Interview with Harriet Klepper, EU COP28 Delegate

Interview with Harriet Klepper, EU COP28 Delegate

Interview by Augusto Gonzalez

Harriet is a youth climate activist from Germany, currently pursuing a dual master’s at Sciences Po Paris and Bocconi University and working as a teaching assistant for the Sciences Po Law Clinic on Corporate Social Responsibility and Innovation. She has been involved with different education, youth, and climate organizations, participating most recently at COP28 in Dubai as a delegate for Young European Leadership. She is also serving on the ProVeg Youth Board, advocating for a sustainable plant-based food-system transformation.

To start, I wanted to ask what motivated you to participate in the COP conference, and what were your expectations before attending?

COP conferences have been at the forefront of international climate action. We have the scientific proof to show that we need to be changing how our world is being run – COP is the occasion to exert pressure on representatives to take meaningful action and stop global warming. I was hoping to specifically make youth voices heard, as we will be the generation who will have to deal with the worsening consequences of climate inaction. Given the fact that the world has not been on track at all to meet the goals of the Paris agreement, my hopes for COP28 were very high, even though it was clear that one conference would not be enough to resolve all the problems related to climate change.

That is great to hear! With that in mind, can you share some key takeaways or highlights from the conference that left a lasting impression on you?

There are many – one highlight has definitely been to follow the negotiations and informal talks around the first-ever Global Stocktake. It was one of the most talked about outcomes of the 2023 edition of COP: it is supposed to evaluate the progress towards the 2015 Paris Agreement goals and will therefore have an important role to play in the upcoming round of country climate action plans. Being there with so many other enthusiastic youth climate activists fighting until the last minute for the inclusion of certain aspects into the final text has been an incredible journey. It gives an insight into how complex international negotiations can get – and how every comma can matter to the actual impact of the text.

With all that you did at the summit I am sure that your professional background helped you navigate all the challenges that you faced. With that being said, what did you learn at Boston Consulting Group (BCG) that helped you at COP28?

One of the main things I learned at BCG has been to quickly adapt and stay flexible, but focused in a high-paced environment– in the case of COP, this can mean that you get an email at 9h to inform you that your delegation has been allocated a time slot to speak to a MEP (Member of the European Parliament) at 10h at the other end of the venue, which demands fast preparation and coordination skills, whilst maintaining your calm. Plans change all the time, so you need to stay updated and know where to get relevant information from. At the same time, it is important that you keep in mind your priorities – there are a few hundred events happening, you cannot and should not try to attend all of them. Within our delegation, we agreed that meeting with European representatives would be one of the most effective ways for us to make youth voices heard, and therefore invested a lot of time and energy into arranging those encounters. But it of course comes at the expense of, for example, having less time to network with other climate activists.

Thank you for that insight. As a follow up, I wanted to ask you what you think should be done within the finance world to improve the current situation as it pertains to climate advocacy?

A lot! We need to increase private flows towards climate finance – we risk a financial breakdown if banks keep investing in fossil fuels, as we need to be moving away from them. Policy-makers can create incentives to channel money towards greener alternatives, e.g. by increasing public-private blended financing opportunities. We also need to be bridging the adaptation gap. The Global North needs to scale up their contributions towards adaptation measures in lower-income states. Finally, we will also have to rethink the global financial architecture to ensure fair representation.

As you mentioned in your previous answer, there is a lot more that can be done to help combat climate change and climate justice is a critical aspect of addressing environmental issues. How do you think the conference addressed or acknowledged the importance of climate justice?

My impression was that climate justice was a very important demand from many civil society groups at COP. Climate justice and climate finance go hand in hand – those who have been profiting from carbon-intensive technologies for centuries have to be the ones who take most of the responsibility and cover the most important part of the costs.
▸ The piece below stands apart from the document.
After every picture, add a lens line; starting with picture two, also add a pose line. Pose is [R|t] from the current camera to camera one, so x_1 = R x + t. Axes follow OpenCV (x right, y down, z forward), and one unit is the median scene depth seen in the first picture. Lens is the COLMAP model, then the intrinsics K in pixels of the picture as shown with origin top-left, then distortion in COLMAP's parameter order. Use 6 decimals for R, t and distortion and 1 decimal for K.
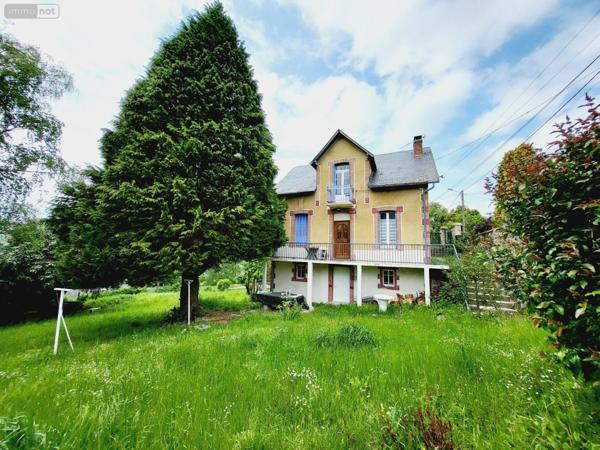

It cannot be those who already suffer most of the consequences. However, in practice, when we look at the Loss and Damage fund for example, we see that we are still billions of dollars short of our promises. Climate justice will therefore continue to be something activists need to be fighting for.

Thank you so much for your participating. As a final question, I wanted to ask you how do you plan to apply the knowledge and experiences gained from the COP conference in your future endeavors or advocacy for climate action?

Participating at COP as a delegate gave me important insights into international climate negotiations, which are invaluable to prepare effective climate advocacy campaigns. I also met with many new people that I am hoping to reconnect with at events in the upcoming months! My plan is to leverage this new knowledge and the connections to make my advocacy work, for example with the ProVeg Youth Board, more impactful, and share the learnings with other activists to fight together for a just transition towards a more sustainable world.